[What this exercise asks]
1 > In the drought article below, for how long will the disaster be classified?
2 > Return the passage of the drought article below that begins at the words "Reprioritisation of funding" and stops after the words "service delivery points.".
3 > Resume the drought article below, on the Western Cape disaster declaration, from where it stops.

The persistent drought has seen Western Cape Premier Hellen Zille declared the province a disaster area. In a statement released on Monday, Zille noted that this is the worst drought crisis since 1904.
“The disaster declaration will accelerate the Western Cape Disaster Management Centre’s Project ‘Avoiding Day Zero’, the Province’s strategy to ensure that taps do not run dry,” said Zille.
The declaration was signed by Zille during a Cabinet meeting last week and will be formally gazetted this week. The disaster will be classified for three months, but may be extended if there is no relief to the current drought conditions.
Reprioritisation of funding
Under the disaster declaration, the Disaster Management Act allows the provincial government to reprioritise funding to protect key frontline service delivery points.
The statement highlighted that project “Avoiding Day Zero” has three focus areas:
- Demand management – managing the current water supply from the respective sources.
- Winter conservation – ensuring that water resources are properly managed, despite a rise in dam levels during the rainy season. This avoids a disaster during the dry months.
- Groundwater management – ensuring the proper management of groundwater sources like boreholes or the Table Mountain aquifer.
“Government will prioritise interventions based on the provincial Drought Risk Register. Provincial Disaster Management will focus on the most critical aspects of that list. Funding will be reprioritised provincially and, should further assistance be needed, the province will approach National Treasury and the National Department of Water and Sanitation,” highlighted Zille.
In the coming days, Provincial Disaster Management highlighted that the following immediate interventions will be taken:
- The drilling of boreholes at hospitals, starting in the metro, to be followed by schools in high-risk water scarce areas.
- Expediting the Environmental Impact Assessments (EIAs) for testing a mobile desalination plant using existing water inlet flows used for the reactors at the Koeberg site and drilling into the Table Mountain aquifer.
- Appointing groundwater specialists in each district. The specialists will identify main ground water sources and coordinate the exploration and management of these resources going forward.

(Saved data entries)
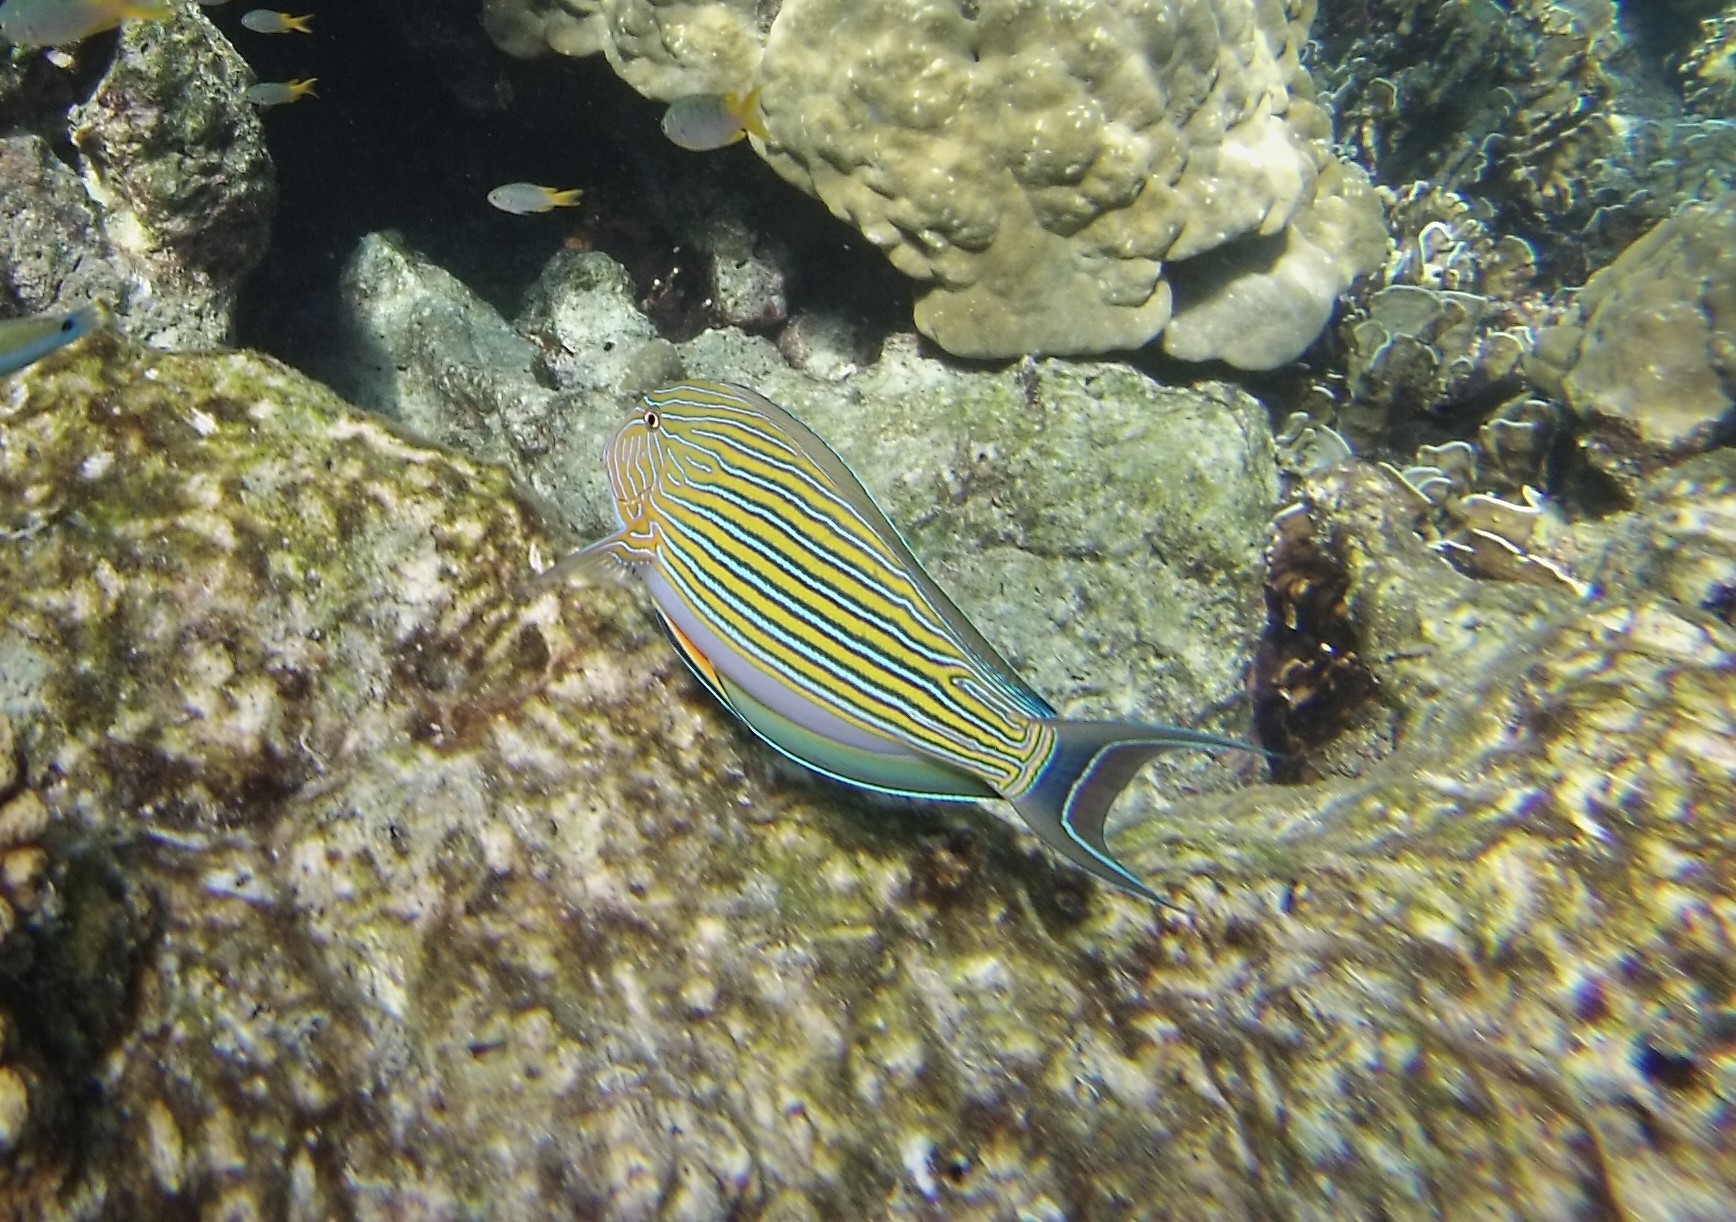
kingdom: Animalia
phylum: Chordata
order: Perciformes
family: Acanthuridae
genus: Acanthurus
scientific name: Acanthurus lineatus
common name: Striped surgeonfish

[Results of the exercise]
1 > It will be classified for three months, but may be extended if there is no relief to the current drought conditions.

2 >
Reprioritisation of funding
Under the disaster declaration, the Disaster Management Act allows the provincial government to reprioritise funding to protect key frontline service delivery points.

3 >
- Assessing the state of water restrictions in the respective municipalities – while local councils remain responsible for making area-specific decisions, the disaster declaration enables the Province to issue instructions for any changes to these restrictions that may be necessary in each locality.
“Our government wishes to assure the public that the declaration is no cause to panic. A disaster declaration enhances control by affording the Province additional powers of intervention. We urge all residents to continue with the current water saving measures and to adhere to restrictions imposed in their respective municipalities. While it remains a cause for concern, we believe the current drought is an opportunity to innovate and act responsibly in the way we make use of our water resources,” highlighted Zille.
The progress so far
Among the many interventions already implemented to help reduce water consumption, the City of Cape Town recently announced that properties valued at more than R400 000 would soon stop receiving free water and be charged from the first drop. While this may incentivise many people to lower their water consumption, many consumers will still be forking out more each month on their water bill.
To further help curb excessive water usage, the City has also fined consumers who are found to use excessive amounts of water. Households that are found to be in contravention of the water restrictions, such as using municipal water to water gardens outside of the allocated times or to fill swimming pools have also been fined.